Bitcoin : le vrai coût énergétique du minage

Bitcoin : le vrai coût énergétique du minage

Miner le Bitcoin, la plus célèbre – et précieuse – des crypto-monnaies ne se fait pas à la pelle et la pioche mais à la sueur de votre matériel informatique. Enfin, à celle des gargantuesques installations de mineurs professionnels, qui organisent de véritables fermes regroupant des milliers de rigs de minage. Faire tourner de telles installations a un coût : une consommation électrique impressionnante. On lit d’ailleurs souvent que le réseau Bitcoin consomme plus d’électricité que l’Irlande. Info ou intox ? Et surtout, que peut bien signifier une telle consommation ? Zoom sur cette consommation électrique importante, qui est proportionnelle au cours du Bitcoin.

Le Bitcoin : quelle consommation à l’année ?

Dissipons tout d’abord un malentendu. Non, les derniers chiffres n’indiquent pas que la facture énergétique du Bitcoin est comparable à la consommation d’électricité de l’Irlande. En 2018, l’unité de mesure est plutôt l’Autriche.

En chiffres, cela se traduit par une consommation estimée de 73,12 TWh, ou encore la respectable petite somme de 3 656 073 069$. Des chiffres impressionnants mais qui restent encore abstraits pour le commun des mortels, alors faisons quelques comparaisons supplémentaires.

73 TWh, c’est 15% de la consommation électrique de la France, ou encore 1,8% de la consommation des États-Unis, et 0,33% de la consommation mondiale. Une seule et unique transaction du réseau Bitcoin permet d’alimenter en électricité un foyer pendant 25 jours.

Le Bitcoin, de part son architecture basée sur le proof of work, est donc gourmand, et soulève de nombreuses questions sur son impact environnemental. Mais consommation électrique ne rime pas forcément avec désastre écologique.

À la recherche de l’énergie verte

energieLe prix de l’électricité est l’un des facteurs les plus importants pour les entreprises spécialisées dans le minage. On trouve donc les fermes importantes implantées dans des pays où l’électricité est abordable.

La Chine est traditionnellement un poids lourd du marché, mais le minage est en plein développement dans de nombreux autres pays beaucoup moins dépendants du charbon dans leur mix énergétique.

Le nord-ouest du Pacifique attire de nombreux mineurs pour son électricité bon marché et d’origine hydro-électrique.

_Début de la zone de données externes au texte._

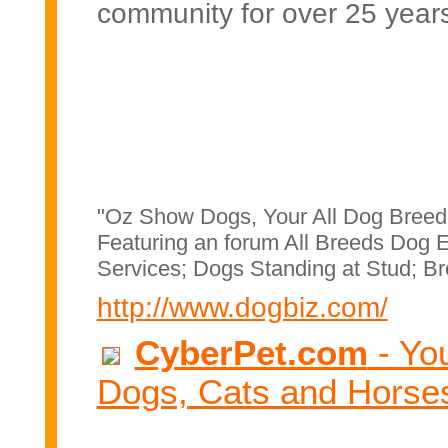
community for over 25 year
"Oz Show Dogs, Your All Dog Breed
Featuring an forum All Breeds Dog E
Services; Dogs Standing at Stud; Br
http://www.dogbiz.com/
CyberPet.com
- You
Dogs, Cats and Horse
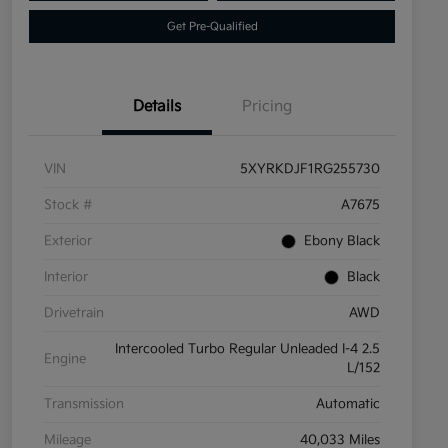
Get Pre-Qualified
Details
Pricing
VIN
5XYRKDJF1RG255730
Stock #
A7675
Exterior
Ebony Black
Interior
Black
Drivetrain
AWD
Intercooled Turbo Regular Unleaded I-4 2.5
Engine
L/152
Transmission
Automatic
Mileage
40,033 Miles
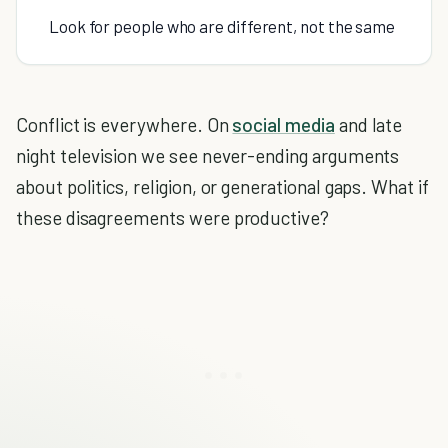
Look for people who are different, not the same
Conflict is everywhere. On
social media
and late
night television we see never-ending arguments
about politics, religion, or generational gaps. What if
these disagreements were productive?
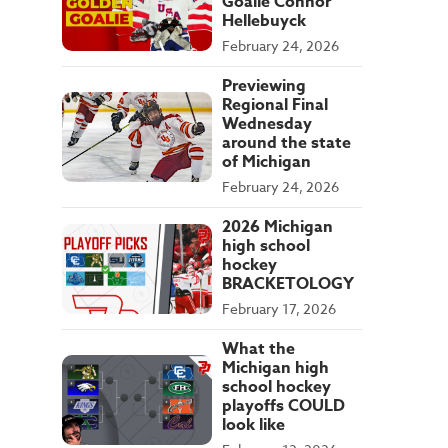
Goalie Connor
Hellebuyck
February 24, 2026
Previewing
Regional Final
Wednesday
around the state
of Michigan
February 24, 2026
2026 Michigan
high school
hockey
BRACKETOLOGY
February 17, 2026
What the
Michigan high
school hockey
playoffs COULD
look like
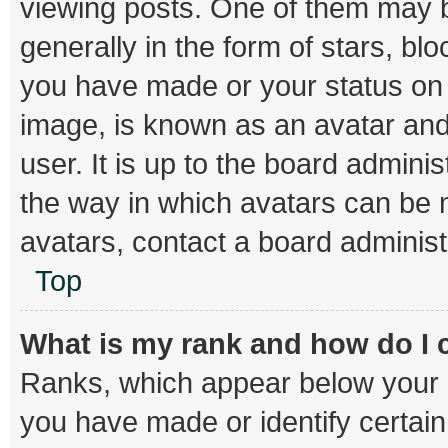
viewing posts. One of them may b
generally in the form of stars, bl
you have made or your status on t
image, is known as an avatar and
user. It is up to the board admini
the way in which avatars can be m
avatars, contact a board administ
Top
What is my rank and how do I 
Ranks, which appear below your 
you have made or identify certai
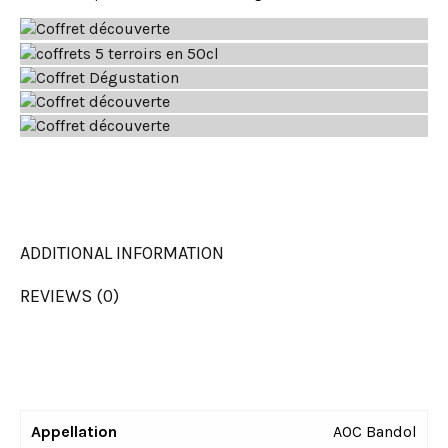
ADDITIONAL INFORMATION
REVIEWS (0)
Appellation
AOC Bandol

En Europe, l’Islande est connue pour ses fermes de minage de Bitcoins. Le pays propose de l’électricité abordable d’origine géothermique, et donc à faible emprunte carbone. L’Islande a en outre l’appréciable qualité d’être… très froide, ce qui favorise le refroidissement des machines.

Considérer les seuls chiffres de consommation électrique ne mène à rien : il faut aussi savoir d’où provient cette électricité. La recherche d’énergie verte de l’industrie est un mouvement prometteur. Mais ce n’est pas la seule évolution. Tout porte à penser que les crypto-monnaies vont réduire leur consommation dans les années à venir.

Vers un futur moins énergivore

Une des particularités du Bitcoin est que la difficulté du minage s’ajuste à la puissance de calcul du réseau. Avec la diminution de l’émission de nouveaux jetons, les prix vont se stabiliser et la consommation d’énergie diminuer.

Mais certaines crypto-monnaies prennent aussi des initiatives pro-actives pour faire baisser la facture – et l’impact environnemental. Ainsi l’Ethereum (ETH), la deuxième crypto en matière de capitalisation boursière, explore la possibilité d’un passage en proof of stake, preuve d’enjeu, processus de validation nettement moins énergivore.